Przesunęła się o krok lub dwa i zaczęta powoli się obracać, przyjmując najróżniejsze, wdzięczne pozy. Nigdy wcześniej nie spotkałem zawodowej tancerki, ale nawet jeszcze teraz jestem pewien, że ona właśnie była najpiękniejsza ze wszystkich, jakie kiedykolwiek później widziałem. Nie jestem w stanie przekazać, co wówczas czułem, obserwując ją w tej tajemniczej komnacie.
— Wszystkie dworskie piękności czekają na was — odezwał się nasz gospodarz. — Właśnie tutaj, w Lazurowym Pałacu, dokąd przylatują nocą ze swoich złotych komnat, by znaleźć zapomnienie w dawanej wam rozkoszy.

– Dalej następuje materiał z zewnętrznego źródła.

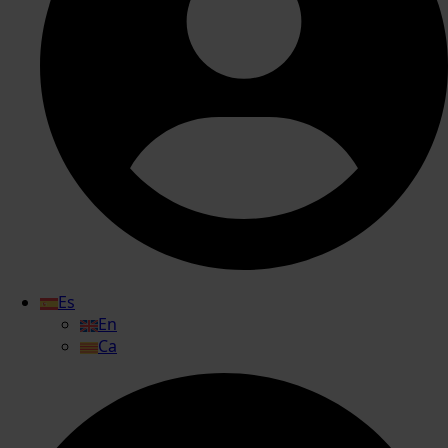
Es
En
Ca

Byłem niemal zahipnotyzowany i wydawało mi się, że ta fantastyczna przenośnia została użyta w sensie jak najbardziej dosłownym.

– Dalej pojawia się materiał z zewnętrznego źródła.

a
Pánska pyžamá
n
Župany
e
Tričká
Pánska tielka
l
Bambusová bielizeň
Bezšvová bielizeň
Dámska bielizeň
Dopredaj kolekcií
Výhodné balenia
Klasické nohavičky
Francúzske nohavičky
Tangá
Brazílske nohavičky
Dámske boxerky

— To chyba nie może być prawda — zaprotestowałem.
— Przybyłeś tu w poszukiwaniu rozkoszy, czyż nie tak? Cóż w tym złego, jeżeli oprócz niej otrzymujesz także sen? — Przez cały czas złotowłosa dziewczyna kontynuowała swój powolny, odbywający się w ciszy taniec.
Chwile mijały jedna za drugą.
— Podoba wam się? — zapytał mężczyzna. — Bierzecie ją?
Miałem już powiedzieć (a raczej wykrzyczeć, tak jak krzyczało we mnie wszystko, co kiedykolwiek pragnęło lub mogło pragnąć kobiety), że tak, że ją biorę, ale uprzedził mnie Roche.
— Zobaczymy jeszcze inne — powiedział. Dziewczyna przerwała swój taniec, ukłoniła się i wyszła z komnaty.
— Możecie zdecydować się na więcej niż jedną. Razem lub oddzielnie. Mamy bardzo duże łóżka. — Drzwi otworzyły się. — Kasztelanka Gracia.